“I had the good fortune to work for Intel for 15 years during the Dotcom Boom, and I cashed in the stock options right before the tech collapse. I always said I wouldn’t quit my day job to write full-time until I knew that I could make it even without the writing income. Usually, the advice is that you shouldn’t quit your day job until you have enough residuals to cover your expenses, but in this case my ‘residuals’ are other investments.

‘‘To survive as a writer, you need a patron: somebody who loves your work and is willing to give you anything you want without strings attached. My patron was my own previous self, this guy who made a lot of money in high tech and gave it all to me! I’m not writing as a career. You can’t make a career off of short stories – though I certainly hope to be able to sell novels, and make a lot more money than I can on short stories.”

‘‘When I start writing a story, I explore the space around the story, find the voice, and find the structure. Stories tend to follow tropes, to fall into cliché, and this happens because there are structures that work. They come out of our culture, and out of the biology of our brains. There are things that readers understand, that readers expect, and I play with those expectations very carefully. You have to defy them to at least some degree, or it’s, ‘I’ve read that a thousand times before.’ Yet if you play with readers’ expectations too much, they start to become confused. They say, ‘I don’t know what the hell is happening here,’ and they lose interest. So you have to stay fairly close to the established track – you want to strike off it, but not too far.

‘‘Both the publishers and the readers like writers who can do one thing really well, and who have a consistent product. Even in science fiction, people follow a universe: they want to read another Known Space story, another Heinlein’s Future History story, another Hammer’s Slammers. So my ADHD (I suppose you might call it), my wanting to write all kinds of different stories, has not particularly helped my career. But it’s who I am, and it’s what I like to do. I called my collection Space Magic because I wanted to emphasize that I don’t just do SF or fantasy, and the stories were specifically selected to show the breadth of my interests. I have maybe one-third fantasy ideas to two-thirds science fiction.”

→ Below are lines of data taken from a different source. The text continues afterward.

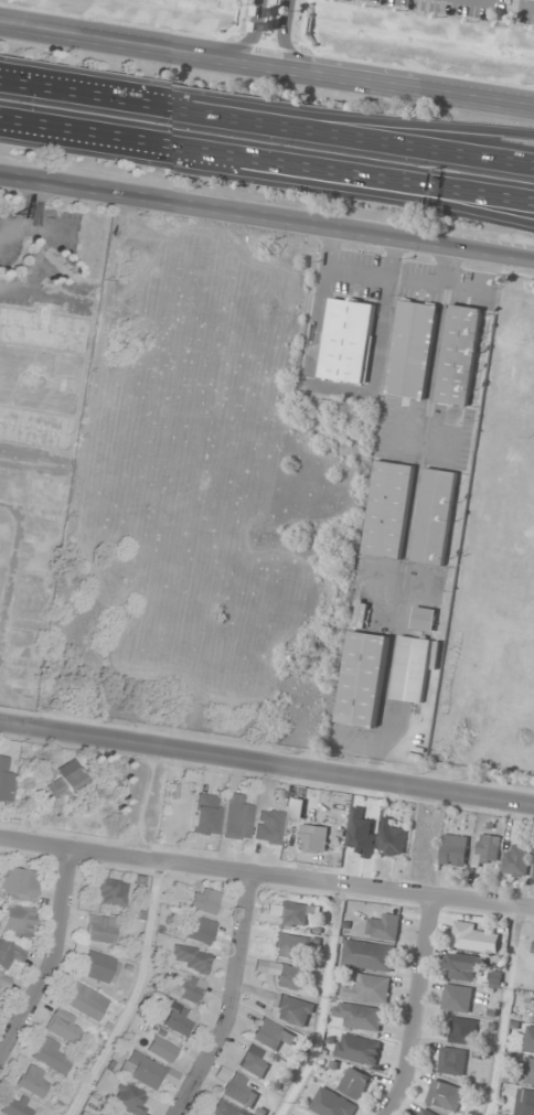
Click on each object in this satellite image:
road: (528, 6)
road: (250, 37)
road: (285, 39)
road: (266, 66)
road: (282, 109)
road: (266, 124)
road: (267, 161)
road: (331, 187)
road: (267, 215)
building: (64, 333)
building: (350, 341)
building: (415, 350)
building: (461, 356)
building: (390, 509)
building: (436, 516)
building: (425, 619)
building: (413, 669)
building: (365, 679)
road: (267, 761)
building: (5, 778)
building: (61, 779)
building: (206, 815)
building: (237, 817)
building: (269, 826)
building: (313, 839)
building: (394, 839)
building: (488, 849)
building: (455, 850)
building: (518, 860)
road: (266, 875)
building: (533, 876)
building: (19, 883)
building: (111, 893)
building: (204, 901)
building: (295, 914)
building: (18, 921)
building: (386, 926)
building: (101, 930)
building: (201, 930)
building: (473, 937)
building: (291, 946)
building: (533, 951)
road: (51, 955)
building: (8, 956)
building: (368, 956)
building: (192, 958)
building: (97, 965)
building: (466, 966)
building: (290, 977)
building: (3, 983)
building: (368, 989)
building: (188, 990)
building: (458, 998)
building: (85, 1001)
road: (230, 1001)
road: (412, 1006)
building: (295, 1010)
building: (361, 1016)
building: (179, 1021)
building: (62, 1026)
building: (463, 1031)
building: (272, 1035)
building: (530, 1039)
building: (162, 1049)
building: (358, 1049)
building: (51, 1056)
building: (452, 1061)
building: (254, 1062)
building: (143, 1070)
building: (531, 1072)
building: (33, 1081)
building: (355, 1083)
building: (240, 1091)
building: (446, 1095)
building: (129, 1099)
building: (526, 1102)
building: (332, 1104)
building: (16, 1106)
building: (225, 1109)
building: (427, 1112)

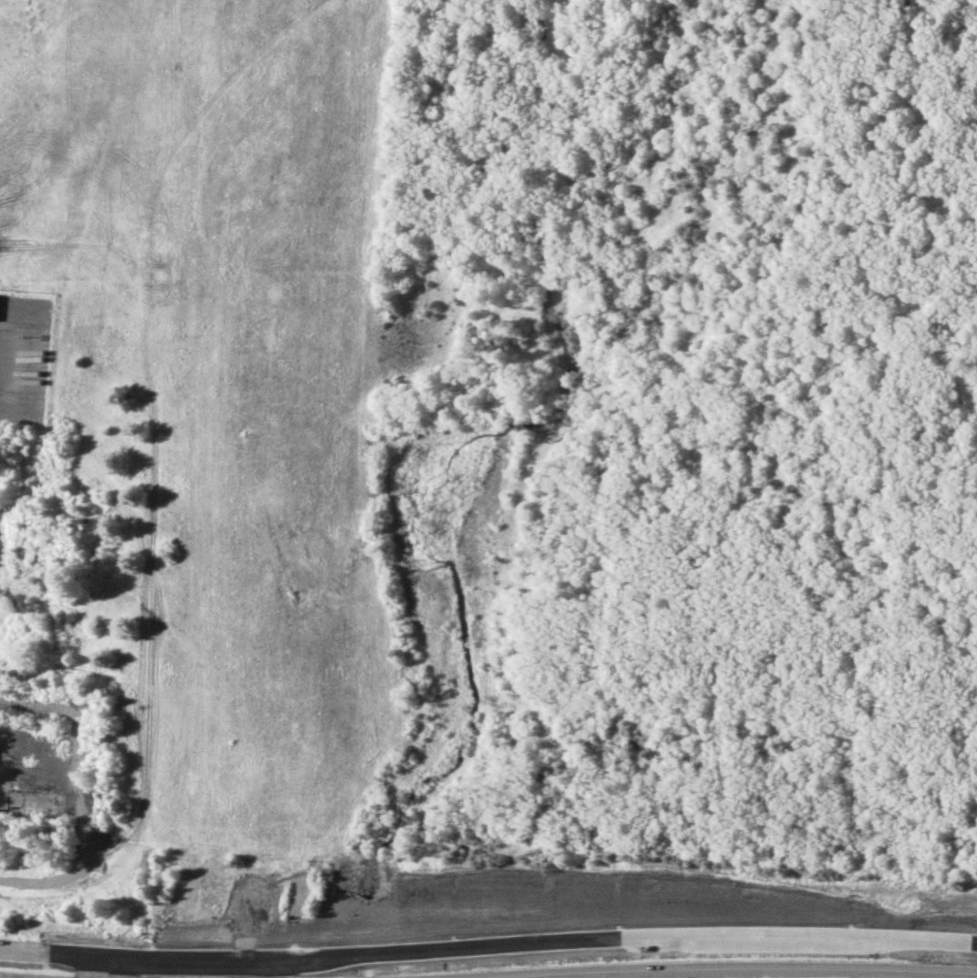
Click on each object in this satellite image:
building: (5, 763)
road: (79, 955)
road: (752, 969)
road: (659, 974)
road: (922, 976)
road: (2, 977)

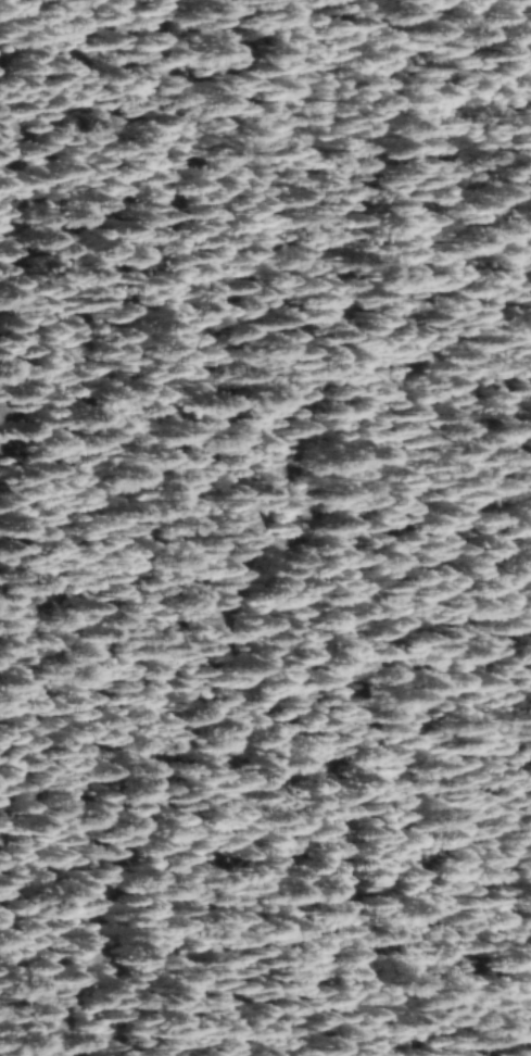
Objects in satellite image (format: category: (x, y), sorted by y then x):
road: (277, 547)

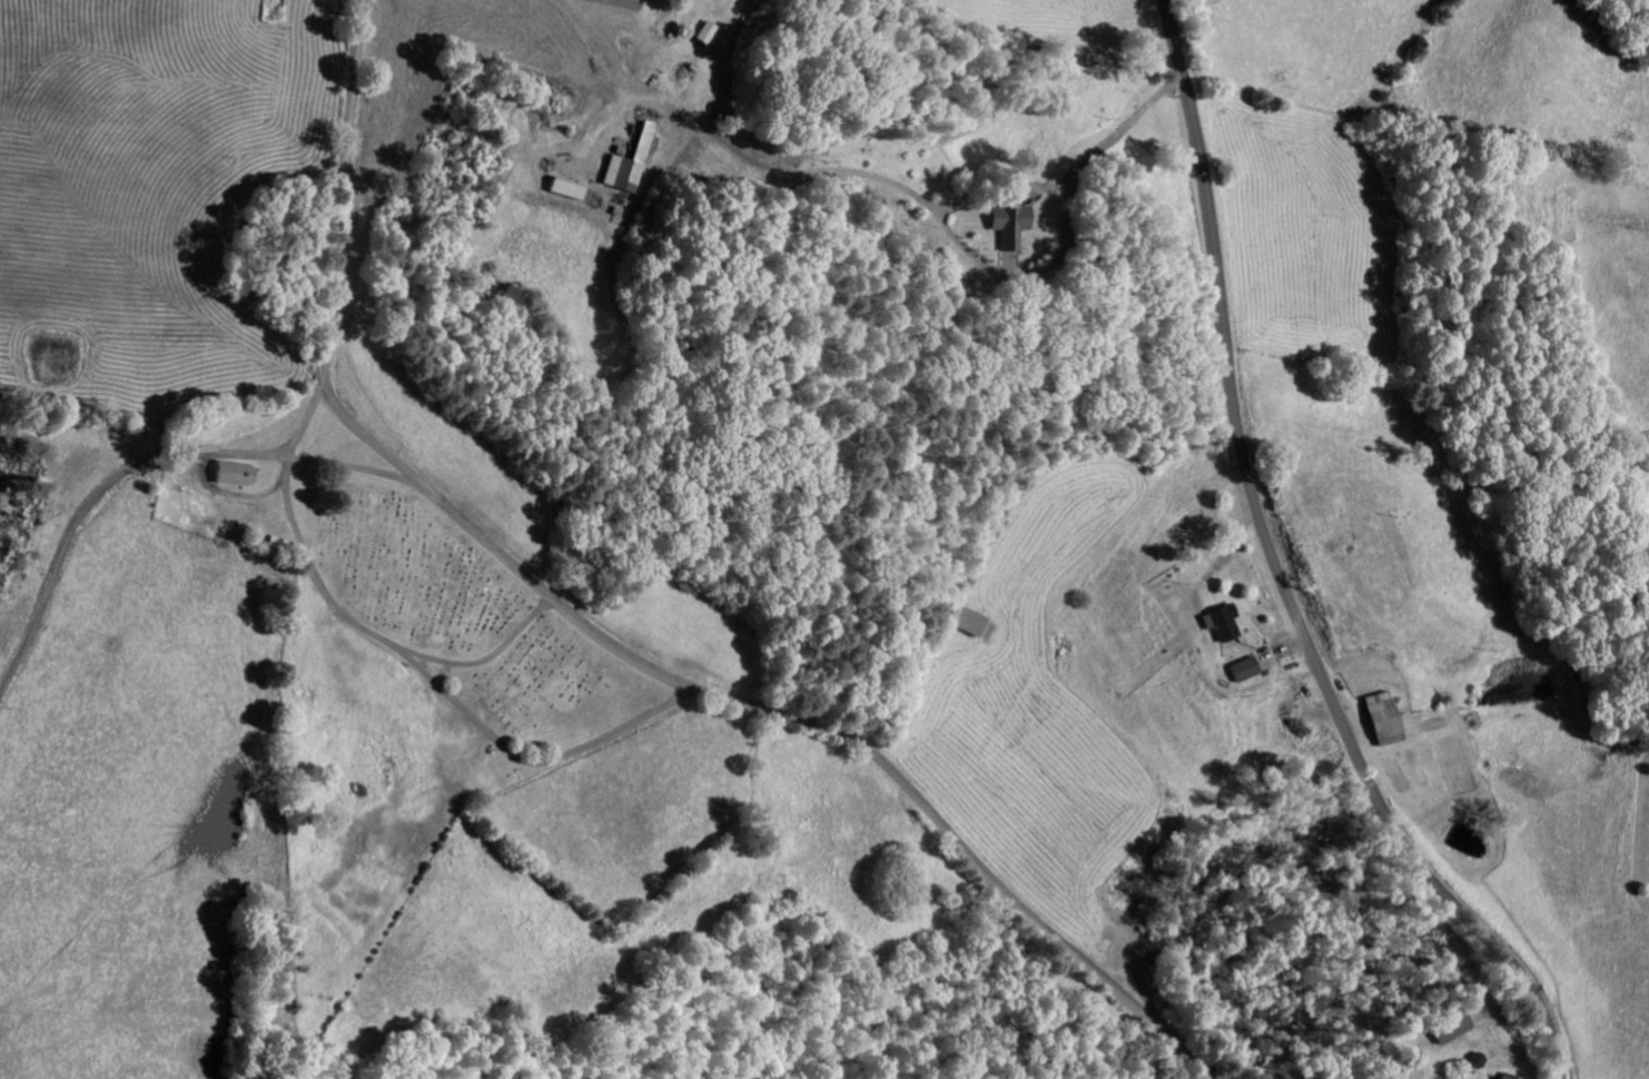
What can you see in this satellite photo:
building: (701, 36)
building: (628, 165)
building: (1003, 224)
road: (354, 471)
road: (122, 477)
building: (227, 477)
road: (1278, 572)
building: (966, 625)
building: (1215, 625)
road: (602, 638)
road: (373, 639)
building: (1239, 673)
building: (1378, 722)
road: (534, 764)
building: (1496, 1078)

“The Mars Society is an international non-profit which is dedicated to generating excitement about the idea of sending people to Mars. A year or two ago, I read an article about their simulated Mars bases. In my blog, I put a list of space-related things I’d love to be able to do – #1 was a trip to the International Space Station, and #2 was going to one of these simulated Mars bases for a couple of weeks. An old roommate from college saw this post and said, ‘Hey, I know some people from the Mars Society. I could put you in touch.’

‘‘I sent in my application on December 23, 2009. On December 24, I heard back from the director of operations of the Mars Society, saying, ‘Somebody had to drop out. Can you make it in two weeks?’ So, on two weeks’ notice, I went off to the Utah desert for two weeks of living in a simulated Mars habitat with people I had never met, and we pretended we were on Mars. You can read all about it on my blog at <www.spiritone.com/~dlevine/mars>. I also have a book called The Mars Diaries, a collection of the crew’s blogs which I self-published for a very small audience. (I’ve sold 40 or 50 copies, a reasonable number – worth the effort.)

“I have this concept I talk about a lot that I call ‘protagonism’: the quality that a protagonist in a book has that the other characters do not have. The protagonist makes thing happen that, if they didn’t happen, there would be no book. And when you are isolated a long way from home with a small number of other people, you learn that if you don’t fix the sink, nobody else is going to, and if you don’t stop that thing from blowing away there’s nobody else in the position to do it. You become self-reliant. You learn to take action – do all the things that make you the protagonist of your own story.”